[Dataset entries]

BEGIN

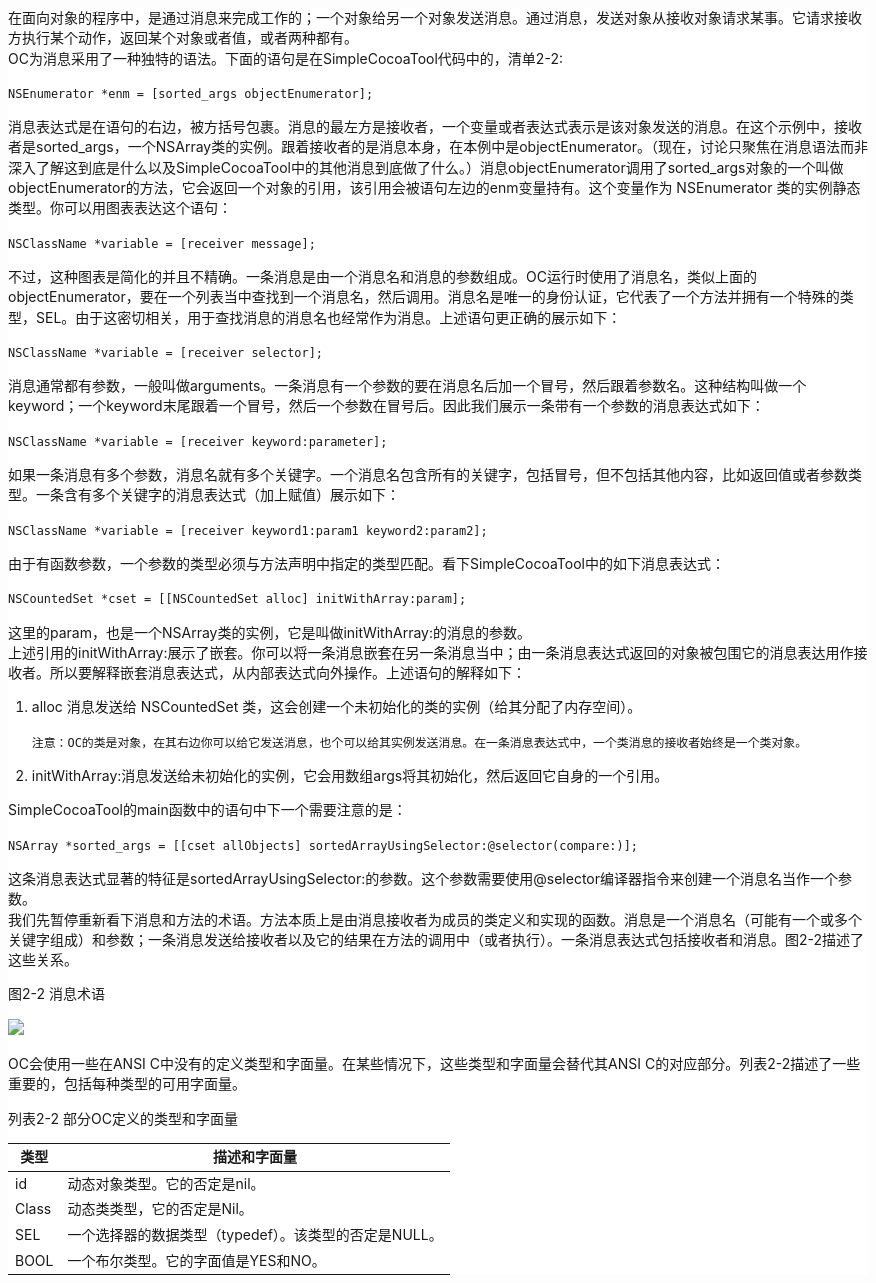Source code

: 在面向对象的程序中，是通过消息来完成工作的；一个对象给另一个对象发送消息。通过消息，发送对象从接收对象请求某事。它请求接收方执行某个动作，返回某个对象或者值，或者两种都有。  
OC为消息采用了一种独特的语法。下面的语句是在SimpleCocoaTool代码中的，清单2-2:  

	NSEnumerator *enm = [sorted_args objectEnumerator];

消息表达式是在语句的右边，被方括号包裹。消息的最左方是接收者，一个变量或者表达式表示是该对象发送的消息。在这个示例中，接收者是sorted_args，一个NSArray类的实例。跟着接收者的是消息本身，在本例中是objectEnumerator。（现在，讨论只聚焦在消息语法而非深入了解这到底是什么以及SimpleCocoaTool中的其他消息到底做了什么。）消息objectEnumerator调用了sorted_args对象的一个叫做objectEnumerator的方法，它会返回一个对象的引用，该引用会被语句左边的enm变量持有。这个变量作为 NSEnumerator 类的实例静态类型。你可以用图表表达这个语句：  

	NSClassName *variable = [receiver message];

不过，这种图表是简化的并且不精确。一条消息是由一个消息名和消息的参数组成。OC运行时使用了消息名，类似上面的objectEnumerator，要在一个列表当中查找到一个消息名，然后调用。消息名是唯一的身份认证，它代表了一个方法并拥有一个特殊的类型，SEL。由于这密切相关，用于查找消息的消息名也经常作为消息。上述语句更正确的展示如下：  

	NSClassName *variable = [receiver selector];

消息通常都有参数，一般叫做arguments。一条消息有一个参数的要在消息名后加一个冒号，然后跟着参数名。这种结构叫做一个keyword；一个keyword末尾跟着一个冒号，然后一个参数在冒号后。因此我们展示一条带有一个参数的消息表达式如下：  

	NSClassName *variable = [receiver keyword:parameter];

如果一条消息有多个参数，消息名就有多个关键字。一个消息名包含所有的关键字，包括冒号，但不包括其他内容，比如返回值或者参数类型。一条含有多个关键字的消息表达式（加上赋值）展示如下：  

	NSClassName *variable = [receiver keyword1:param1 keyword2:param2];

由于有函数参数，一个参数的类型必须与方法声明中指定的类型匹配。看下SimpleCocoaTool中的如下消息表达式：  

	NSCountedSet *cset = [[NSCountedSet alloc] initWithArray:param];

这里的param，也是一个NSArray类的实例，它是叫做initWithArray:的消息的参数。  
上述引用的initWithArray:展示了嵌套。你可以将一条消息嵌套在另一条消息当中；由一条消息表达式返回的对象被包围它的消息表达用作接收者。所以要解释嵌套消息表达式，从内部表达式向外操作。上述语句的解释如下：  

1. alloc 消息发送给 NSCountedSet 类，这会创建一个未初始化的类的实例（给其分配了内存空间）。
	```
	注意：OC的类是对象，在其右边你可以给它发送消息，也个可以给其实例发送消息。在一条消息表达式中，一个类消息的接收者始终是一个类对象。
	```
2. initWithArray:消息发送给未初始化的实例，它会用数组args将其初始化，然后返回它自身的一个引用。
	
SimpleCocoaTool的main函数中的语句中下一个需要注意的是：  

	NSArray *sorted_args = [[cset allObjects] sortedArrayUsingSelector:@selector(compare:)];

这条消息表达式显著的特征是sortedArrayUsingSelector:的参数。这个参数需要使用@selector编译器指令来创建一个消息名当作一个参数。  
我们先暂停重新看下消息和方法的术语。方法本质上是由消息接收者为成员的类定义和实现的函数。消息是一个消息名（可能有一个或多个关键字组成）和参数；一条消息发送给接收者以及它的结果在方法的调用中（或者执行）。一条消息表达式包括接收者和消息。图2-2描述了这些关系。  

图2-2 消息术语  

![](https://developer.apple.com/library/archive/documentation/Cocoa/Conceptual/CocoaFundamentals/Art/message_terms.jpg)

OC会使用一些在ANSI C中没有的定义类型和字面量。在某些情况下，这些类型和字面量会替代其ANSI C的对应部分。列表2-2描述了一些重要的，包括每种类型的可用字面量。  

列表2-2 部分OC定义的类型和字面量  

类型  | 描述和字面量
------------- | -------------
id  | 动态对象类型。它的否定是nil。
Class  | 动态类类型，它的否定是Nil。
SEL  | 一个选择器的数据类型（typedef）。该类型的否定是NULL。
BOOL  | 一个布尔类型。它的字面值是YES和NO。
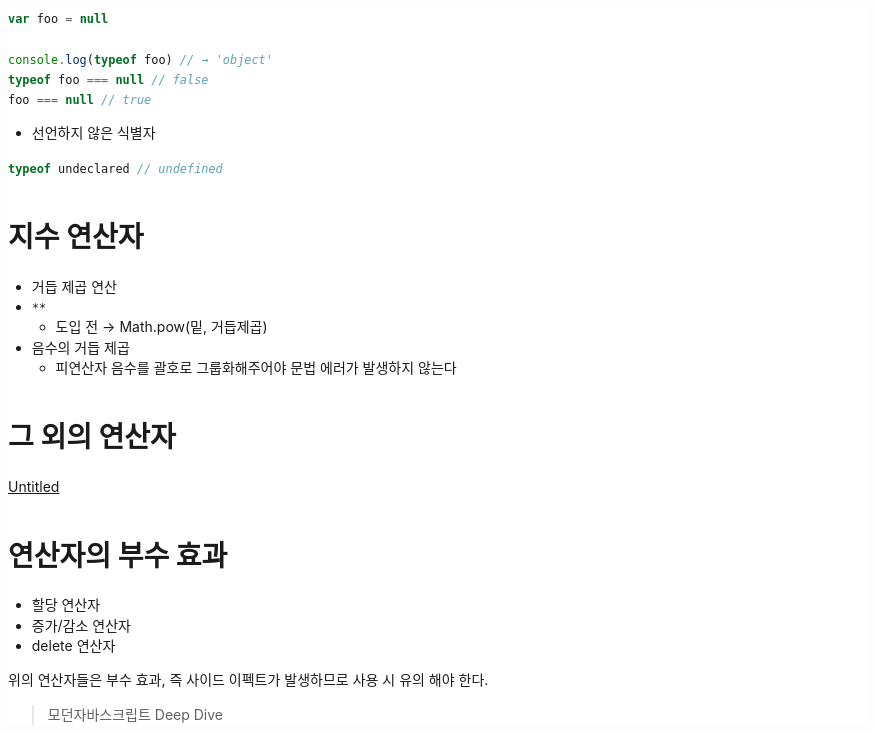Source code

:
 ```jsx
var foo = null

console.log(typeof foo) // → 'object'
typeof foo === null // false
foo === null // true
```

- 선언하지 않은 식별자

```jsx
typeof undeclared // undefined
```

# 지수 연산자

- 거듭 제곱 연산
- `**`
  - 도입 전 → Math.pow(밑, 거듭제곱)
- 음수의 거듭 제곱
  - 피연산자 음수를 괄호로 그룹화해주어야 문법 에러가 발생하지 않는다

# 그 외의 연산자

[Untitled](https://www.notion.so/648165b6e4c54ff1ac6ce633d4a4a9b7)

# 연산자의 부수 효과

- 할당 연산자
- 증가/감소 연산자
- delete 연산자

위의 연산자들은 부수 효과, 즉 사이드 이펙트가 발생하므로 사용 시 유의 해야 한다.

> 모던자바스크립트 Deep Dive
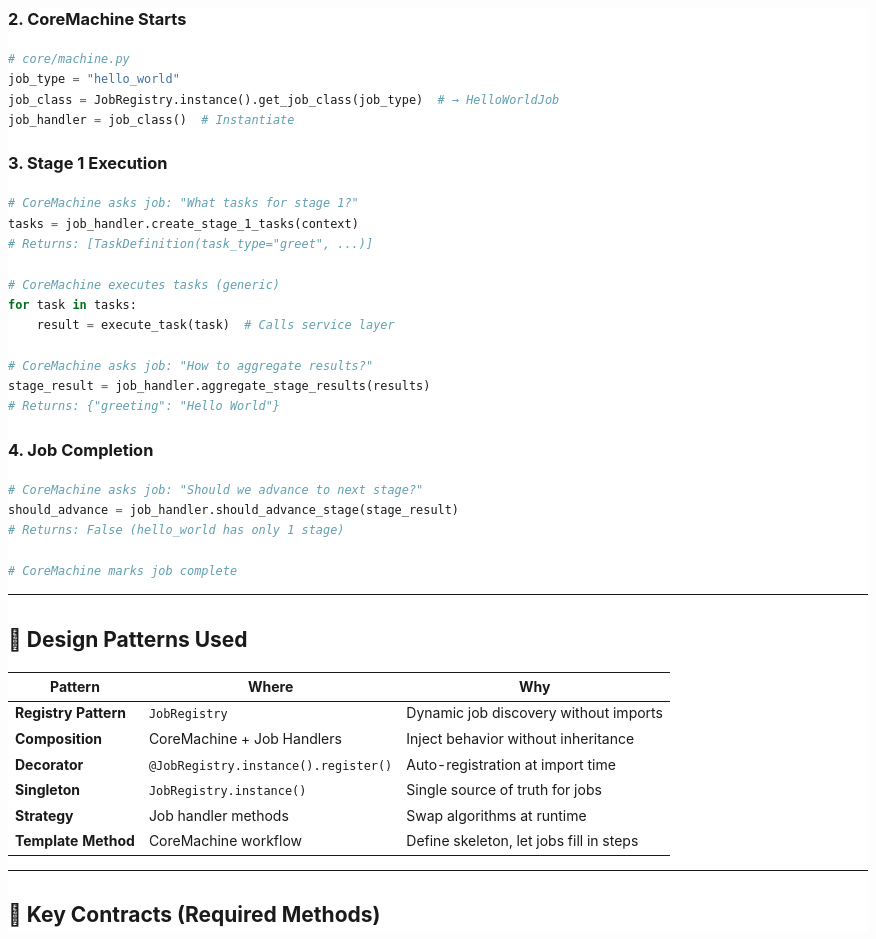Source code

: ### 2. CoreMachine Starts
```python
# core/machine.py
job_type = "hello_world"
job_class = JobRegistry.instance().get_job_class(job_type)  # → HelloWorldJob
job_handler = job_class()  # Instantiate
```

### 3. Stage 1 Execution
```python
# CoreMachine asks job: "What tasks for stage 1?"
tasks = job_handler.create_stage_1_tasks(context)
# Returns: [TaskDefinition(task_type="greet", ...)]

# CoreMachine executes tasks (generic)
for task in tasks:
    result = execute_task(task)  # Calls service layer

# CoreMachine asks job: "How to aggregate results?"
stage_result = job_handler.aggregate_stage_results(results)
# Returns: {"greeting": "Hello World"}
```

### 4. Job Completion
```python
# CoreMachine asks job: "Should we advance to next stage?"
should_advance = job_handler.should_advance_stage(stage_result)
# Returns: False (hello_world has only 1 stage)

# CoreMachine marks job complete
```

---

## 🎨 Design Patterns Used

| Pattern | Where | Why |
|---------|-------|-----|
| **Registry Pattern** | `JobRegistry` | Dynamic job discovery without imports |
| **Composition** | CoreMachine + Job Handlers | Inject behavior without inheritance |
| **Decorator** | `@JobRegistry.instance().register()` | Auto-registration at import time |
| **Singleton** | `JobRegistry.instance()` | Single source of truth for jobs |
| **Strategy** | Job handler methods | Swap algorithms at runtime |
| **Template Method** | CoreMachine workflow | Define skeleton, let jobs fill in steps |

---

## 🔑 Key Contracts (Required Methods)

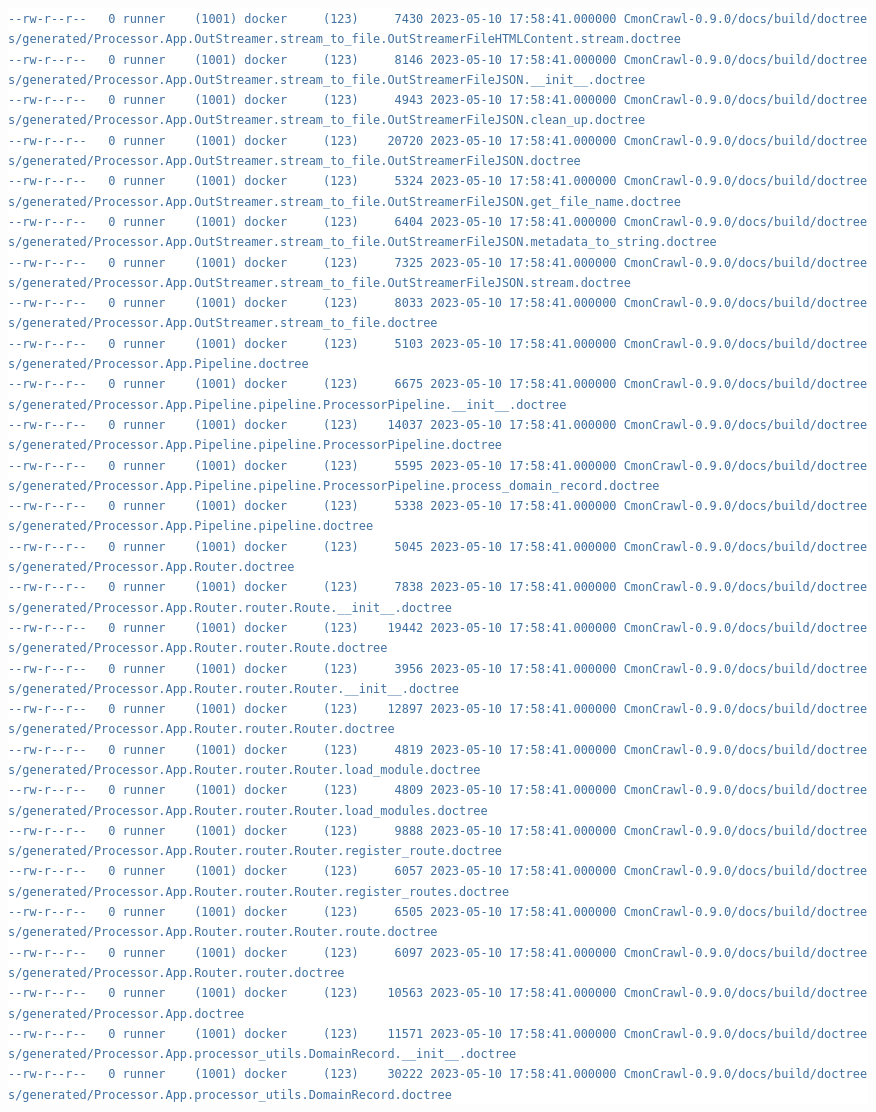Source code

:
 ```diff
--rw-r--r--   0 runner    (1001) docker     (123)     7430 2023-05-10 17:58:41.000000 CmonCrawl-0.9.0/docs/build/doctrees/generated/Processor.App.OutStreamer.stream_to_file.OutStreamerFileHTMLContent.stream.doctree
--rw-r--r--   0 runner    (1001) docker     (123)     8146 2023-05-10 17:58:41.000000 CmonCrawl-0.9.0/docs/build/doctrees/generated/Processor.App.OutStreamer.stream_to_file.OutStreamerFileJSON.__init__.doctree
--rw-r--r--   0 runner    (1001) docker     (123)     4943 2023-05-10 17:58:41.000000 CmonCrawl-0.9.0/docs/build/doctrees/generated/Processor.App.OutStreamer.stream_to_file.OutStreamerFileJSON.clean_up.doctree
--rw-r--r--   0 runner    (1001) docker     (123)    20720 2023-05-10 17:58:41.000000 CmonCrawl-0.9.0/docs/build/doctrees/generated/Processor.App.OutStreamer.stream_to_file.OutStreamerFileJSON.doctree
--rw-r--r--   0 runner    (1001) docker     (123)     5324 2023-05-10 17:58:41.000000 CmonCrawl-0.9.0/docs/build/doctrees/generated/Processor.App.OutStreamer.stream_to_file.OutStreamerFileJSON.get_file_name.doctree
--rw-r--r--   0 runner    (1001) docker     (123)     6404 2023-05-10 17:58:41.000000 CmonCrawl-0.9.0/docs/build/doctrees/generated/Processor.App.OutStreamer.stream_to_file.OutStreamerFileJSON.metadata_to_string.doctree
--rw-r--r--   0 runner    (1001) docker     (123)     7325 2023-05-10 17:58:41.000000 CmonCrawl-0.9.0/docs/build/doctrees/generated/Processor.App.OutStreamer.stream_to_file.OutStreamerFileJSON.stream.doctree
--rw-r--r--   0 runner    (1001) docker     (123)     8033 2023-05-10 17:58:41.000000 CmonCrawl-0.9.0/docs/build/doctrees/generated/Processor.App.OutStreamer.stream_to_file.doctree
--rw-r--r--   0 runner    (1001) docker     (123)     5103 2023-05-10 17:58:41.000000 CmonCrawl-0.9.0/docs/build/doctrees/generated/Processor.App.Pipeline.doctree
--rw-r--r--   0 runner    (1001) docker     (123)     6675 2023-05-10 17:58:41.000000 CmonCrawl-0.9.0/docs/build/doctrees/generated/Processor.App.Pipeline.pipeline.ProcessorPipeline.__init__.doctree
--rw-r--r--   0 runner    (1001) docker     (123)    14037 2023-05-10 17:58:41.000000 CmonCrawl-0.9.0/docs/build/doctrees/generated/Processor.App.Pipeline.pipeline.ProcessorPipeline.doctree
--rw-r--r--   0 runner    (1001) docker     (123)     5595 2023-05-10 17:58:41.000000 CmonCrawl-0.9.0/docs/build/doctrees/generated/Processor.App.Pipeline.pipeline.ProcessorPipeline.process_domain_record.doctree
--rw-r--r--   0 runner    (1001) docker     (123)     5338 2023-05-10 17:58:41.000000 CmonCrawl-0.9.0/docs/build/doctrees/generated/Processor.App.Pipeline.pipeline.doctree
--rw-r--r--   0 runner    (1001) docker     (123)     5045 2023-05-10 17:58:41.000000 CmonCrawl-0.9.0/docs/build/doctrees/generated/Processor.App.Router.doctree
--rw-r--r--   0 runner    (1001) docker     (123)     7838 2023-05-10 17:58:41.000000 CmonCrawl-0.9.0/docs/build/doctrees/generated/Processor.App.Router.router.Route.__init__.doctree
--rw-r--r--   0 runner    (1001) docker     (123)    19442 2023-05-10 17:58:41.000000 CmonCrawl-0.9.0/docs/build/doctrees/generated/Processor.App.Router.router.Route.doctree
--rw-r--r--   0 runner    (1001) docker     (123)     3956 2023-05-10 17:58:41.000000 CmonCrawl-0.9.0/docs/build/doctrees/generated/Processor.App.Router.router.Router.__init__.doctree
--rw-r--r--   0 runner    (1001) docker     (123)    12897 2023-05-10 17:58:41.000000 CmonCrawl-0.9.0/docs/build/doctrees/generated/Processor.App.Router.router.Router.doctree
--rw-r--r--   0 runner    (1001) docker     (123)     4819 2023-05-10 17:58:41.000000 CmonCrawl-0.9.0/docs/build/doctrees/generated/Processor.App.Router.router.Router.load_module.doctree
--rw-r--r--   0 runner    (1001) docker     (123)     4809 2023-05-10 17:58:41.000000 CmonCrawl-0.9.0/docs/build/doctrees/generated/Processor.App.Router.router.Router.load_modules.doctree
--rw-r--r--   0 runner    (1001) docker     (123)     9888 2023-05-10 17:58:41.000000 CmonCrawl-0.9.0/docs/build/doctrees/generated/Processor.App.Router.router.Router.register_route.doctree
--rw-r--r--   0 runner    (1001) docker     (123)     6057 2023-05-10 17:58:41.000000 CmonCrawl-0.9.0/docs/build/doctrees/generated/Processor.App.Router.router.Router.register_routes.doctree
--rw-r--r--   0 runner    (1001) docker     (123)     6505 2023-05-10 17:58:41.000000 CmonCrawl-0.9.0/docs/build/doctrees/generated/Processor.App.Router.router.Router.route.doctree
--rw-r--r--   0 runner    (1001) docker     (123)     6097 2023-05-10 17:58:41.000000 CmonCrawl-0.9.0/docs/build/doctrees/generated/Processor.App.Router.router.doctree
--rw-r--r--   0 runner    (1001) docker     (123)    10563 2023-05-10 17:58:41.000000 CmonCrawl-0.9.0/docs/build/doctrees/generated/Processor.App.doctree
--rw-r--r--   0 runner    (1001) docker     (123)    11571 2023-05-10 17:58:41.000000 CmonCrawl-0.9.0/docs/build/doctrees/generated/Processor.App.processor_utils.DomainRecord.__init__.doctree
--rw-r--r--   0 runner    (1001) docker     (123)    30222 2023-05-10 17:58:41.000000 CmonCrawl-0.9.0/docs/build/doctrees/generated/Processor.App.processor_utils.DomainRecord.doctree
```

END

The reply should hold only the lines running from the top of the records to the line containing "NSClassName *variable = [receiver message];", both included, copied exactly with no pictures.

## RESPONSE BELOW
Source code

: 在面向对象的程序中，是通过消息来完成工作的；一个对象给另一个对象发送消息。通过消息，发送对象从接收对象请求某事。它请求接收方执行某个动作，返回某个对象或者值，或者两种都有。  
OC为消息采用了一种独特的语法。下面的语句是在SimpleCocoaTool代码中的，清单2-2:  

	NSEnumerator *enm = [sorted_args objectEnumerator];

消息表达式是在语句的右边，被方括号包裹。消息的最左方是接收者，一个变量或者表达式表示是该对象发送的消息。在这个示例中，接收者是sorted_args，一个NSArray类的实例。跟着接收者的是消息本身，在本例中是objectEnumerator。（现在，讨论只聚焦在消息语法而非深入了解这到底是什么以及SimpleCocoaTool中的其他消息到底做了什么。）消息objectEnumerator调用了sorted_args对象的一个叫做objectEnumerator的方法，它会返回一个对象的引用，该引用会被语句左边的enm变量持有。这个变量作为 NSEnumerator 类的实例静态类型。你可以用图表表达这个语句：  

	NSClassName *variable = [receiver message];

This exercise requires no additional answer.